Since lockdown ended in October last year, real estate agents report strong demand for property with limited supply. Overall, houses are in greater demand than units, and nationally house prices are up by 3.5%, while units are unchanged.

And people are again borrowing to buy property.

·         Home loans increased to a record high of $26bn in December, with the number of first home buyers up by 9.3% in December and 56% over the year.

·         Construction loans also grew, increasing by 17% in December and doubling since the Home Builders Grant was introduced in June.

A side effect of this is a shortage of properties for sale, with homeowners preferring to upgrade their property and collect some ‘free’ Government money, rather than go to the expense and trouble of moving.

Back on track

According to the Chairman of the Reserve Bank, economic recovery is occurring faster than expected and he believes GDP will recover to pre-COVID-19 levels by the middle of this year. He also predicts interest rates will remain low until 2024 and it’s these bullish statements which are fuelling demand and tempting people to invest in property.

The consensus in the community is that Melbourne house prices will increase. These low interest rates are encouraging people to hold on to their asset rather than sell it because they are earning virtually nothing if the money is sitting in the bank. And together with the improving economy, Federal and State government incentives and a lack of safe alternative investment opportunities, property investment looks quite attractive! In fact, we’re seeing auction clearance rates at around 80%.

The only grey cloud on the property horizon is the lack of population growth. But this isn’t expected to have an impact until later this year or even next year, given the current strong pent-up demand.

What about property supply?

Agents are complaining about a lack of housing stock to sell, and they are probably right. The number of available properties on the market is down 28% from the same time last year and this has certainly helped fuel property prices.

There are many reasons why people sell property, but agents are now seeing a new reason – I call it the COVID effect…

Since lockdown, people have been reassessing their lives and their lifestyles – whether its working from home or where they live. With remote working or even early retirement on the horizon, some people are selling up in Melbourne to move to either the country or coastal suburbs, the Sunshine Coast or northern NSW.

Will it last?

Well, real estate agents are reporting enquiries and appraisal requests are about the same as this time last year, with a few doing more market appraisals than usual. They explain this as a catch-up from last year.

Market appraisals are a lead indicator of vendor intention, as a property appraisal usually leads to a sale. However, it appears property owners aren’t rushing to sell into this market, so we don’t expect a significant increase in property supply in the short term.

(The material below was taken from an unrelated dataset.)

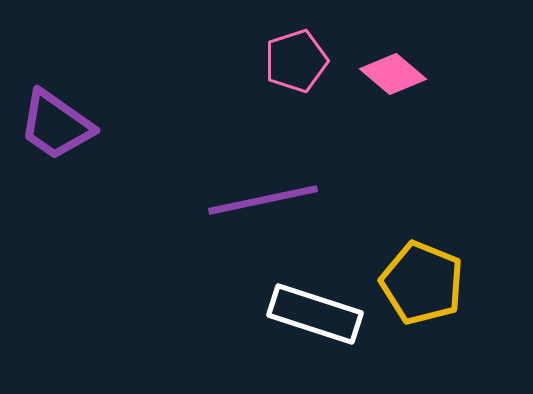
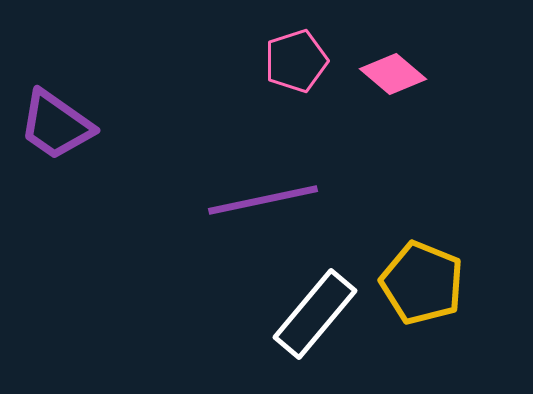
white rectangle: rotated 68 degrees counterclockwise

In addition, stronger prices and limited supply may not be translated into the CBD apartment market. The reduced number of overseas students and tourists have left many inner-city apartment owners without tenants and forced to pay large outgoings. Vacancy rates are around 30% and new tenants are simply moving from an existing lease to find lower rent. Although the prices for apartments so far appear to be steady, city real estate agents expect some forced selling into weak demand, which may translate into price declines.

What happens when JobKeeper ends in March?

The end of JobKeeper isn’t expected to impact residential property. While some business will close, it shouldn’t come as a surprise to employees that the business is failing.

The consensus among real estate agents I’ve spoken to is that Melbourne house prices should increase by an average of about 5%+ this year. This of course assumes no new lockdowns, continuing low interest rates and the successful rollout of the COVID vaccine.